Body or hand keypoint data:
━━━
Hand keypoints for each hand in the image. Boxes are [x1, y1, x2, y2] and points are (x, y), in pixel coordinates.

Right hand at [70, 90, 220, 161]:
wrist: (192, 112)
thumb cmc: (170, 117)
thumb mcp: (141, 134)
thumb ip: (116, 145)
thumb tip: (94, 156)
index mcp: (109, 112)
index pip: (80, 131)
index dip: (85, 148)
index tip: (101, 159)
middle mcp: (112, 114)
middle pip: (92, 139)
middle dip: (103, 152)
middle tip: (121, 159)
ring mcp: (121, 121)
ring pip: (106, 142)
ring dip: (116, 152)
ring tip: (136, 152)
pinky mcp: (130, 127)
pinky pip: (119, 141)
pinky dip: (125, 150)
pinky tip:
━━━
PROBLEM TO WORK ON: Would you copy out all the entries above without changing a single character?

OUTPUT FOR THIS EXERCISE:
Hand keypoints for each hand in the image. Boxes are [x1, y1, x2, y2] and points are (x, y), in pixel coordinates.

Right hand at [70, 90, 220, 161]:
wrist: (192, 112)
thumb cmc: (170, 117)
thumb mcp: (141, 134)
thumb ip: (116, 145)
thumb tip: (94, 156)
index mcp: (109, 112)
index pip: (80, 131)
index dip: (85, 148)
index tip: (101, 159)
middle mcp: (112, 114)
middle pip: (92, 139)
middle dip: (103, 152)
middle tip: (121, 159)
ring mcp: (121, 121)
ring pip: (106, 142)
ring dip: (116, 152)
ring tip: (136, 152)
pinky mcp: (130, 127)
pinky pip: (119, 141)
pinky dip: (125, 150)
pinky tip:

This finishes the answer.